What you return should be the complete data below, word for word, with no pictures in it.

SUPPLIED INFORMATION -
------------------------------------------------------------------------

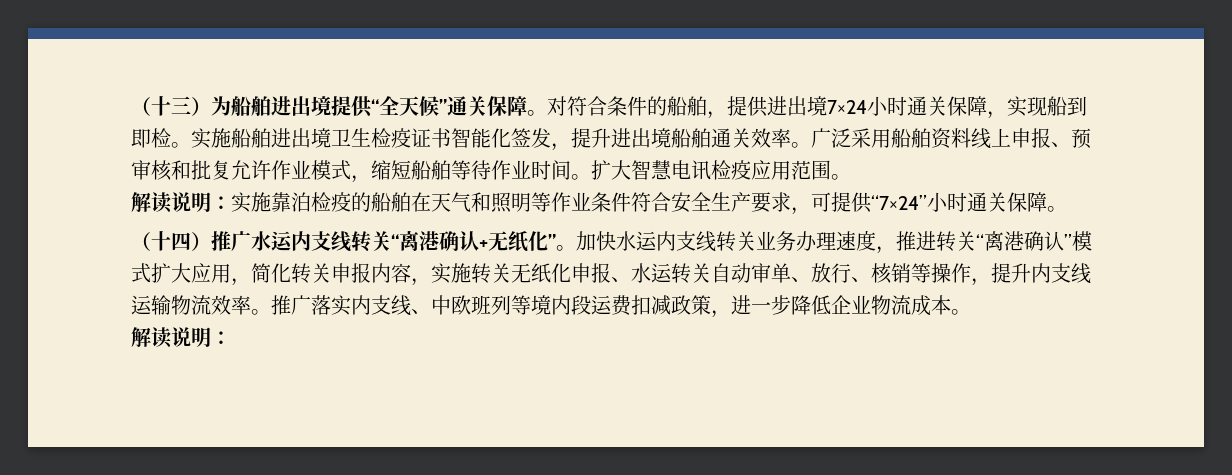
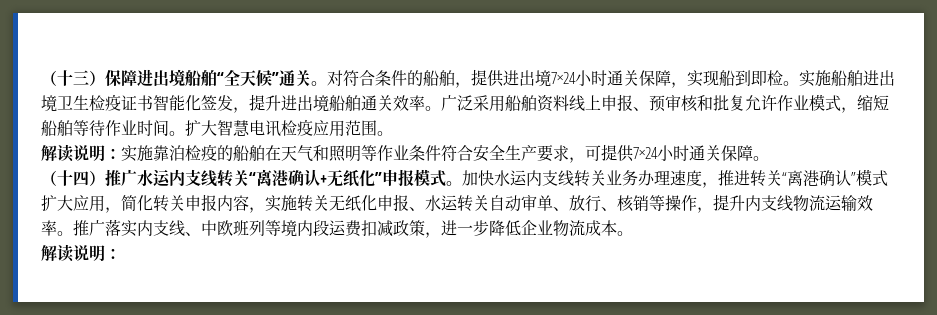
[211,95,373,118] 为船舶进出境提供 -> [105,69,217,86] 保障进出境船舶
[487,96,527,116] 保障 -> (311, 78) none
[871,195,927,210] “7×24” -> [633,147,658,159] 7×24
(556, 241) none -> [382,169,446,187] 申报模式
[131,295,211,315] 运输物流 -> [793,195,857,212] 物流运输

------------------------------------------------------------------------

SOLUTION TO THIS EXERCISE -
[211,95,373,118] 为船舶进出境提供 -> [105,69,217,86] 保障进出境船舶
[487,96,527,116] 保障 -> (311, 78) none
[871,195,927,210] “7×24” -> [633,147,658,159] 7×24
(556, 241) none -> [382,169,446,187] 申报模式
[131,295,211,315] 运输物流 -> [793,195,857,212] 物流运输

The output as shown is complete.